Closed jlcsmith closed 3 years ago

jlcsmith commented 3 years ago

What does this PR do?

https://github.com/codice/ddf/pull/6637 added more extensive support for audit logging of client information. However, it didn't take into account the scenario where a proxy sits in front of DDF. In this setup, the "client" information logged is that of the proxy rather than the actual client. This PR adds support for the X-FORWARDED-* HTTP headers which are typically set by a proxy to pass the actual client information.

Who is reviewing it?

@glenhein @derekwilhelm

Select relevant component teams:

@codice/security

How should this be tested?

Setup

Build and install the standard profile add the UI features (this requires updating ddf-ui to point to this SNAPSHOT version of DDF and building that branch) enable web sockets in the Catalog UI config

Test non-proxied requests

Sanity check that normal, non-proxied requests (searches, downloads, etc) still create audit log entries with the client IP and Port. Client IP should be 127.0.0.1 since you are running this locally.

Test proxied HTTPS requests

Using postman (or a similar tool), send a request to DDF with the following HTTP headers set: x-forwarded-for = <some non local IP address> x-forwarded-port = <a port address>

Verify that the audit logs for the request use the IP/port in the "forwarded" headers rather than your localhost address

Test proxied websocket requests

Using postman (or a similar tool), create a websocket request to wss://localhost:8993/search/catalog/ws with the following additional headers specified: Authorization: <basic auth value> Cookie: <you need to copy the jsession ID from an Intrigue session using the network tools.
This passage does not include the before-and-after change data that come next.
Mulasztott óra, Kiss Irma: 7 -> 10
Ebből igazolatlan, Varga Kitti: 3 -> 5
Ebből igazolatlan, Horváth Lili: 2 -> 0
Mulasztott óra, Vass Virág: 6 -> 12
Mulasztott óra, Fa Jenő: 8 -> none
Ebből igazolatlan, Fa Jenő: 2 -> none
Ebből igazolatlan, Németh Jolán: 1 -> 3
Ask me for details> Host: localhost:8993 Origin: https://localhost:8993 x-forwarded-for = <some non local IP address> x-forwarded-port = <a port address>

Verify that the audit logs for the request use the IP/port in the "forwarded" headers rather than your localhost address

Any background context you want to provide?

What are the relevant tickets?

Fixes: #6636

Screenshots

Checklist:

Notes on Review Process

Please see Notes on Review Process for further guidance on requirements for merging and abbreviated reviews.

Review Comment Legend:

jlcsmith commented 3 years ago

build now

cxddfbot commented 3 years ago

Internal build has been started, your results will be available at build completion.

cxddfbot commented 3 years ago

Build FAILURE See the job results in legacy Jenkins UI or in Blue Ocean UI.

cxddfbot commented 3 years ago

Internal build has been started, your results will be available at build completion.

cxddfbot commented 3 years ago

Build SUCCESS See the job results in legacy Jenkins UI or in Blue Ocean UI.

cxddfbot commented 3 years ago

Internal build has been started, your results will be available at build completion.

cxddfbot commented 3 years ago

Build SUCCESS See the job results in legacy Jenkins UI or in Blue Ocean UI.

derekwilhelm commented 3 years ago

🎉 Hero Successful 🎉 Attempted the normal setup first using both websockets and without to verify that the client IP and port were being logged as before. Then, I added the x-forwarded-for and x-forwarded-port headers and verified that the provided values were logged instead for both websockets and normal requests.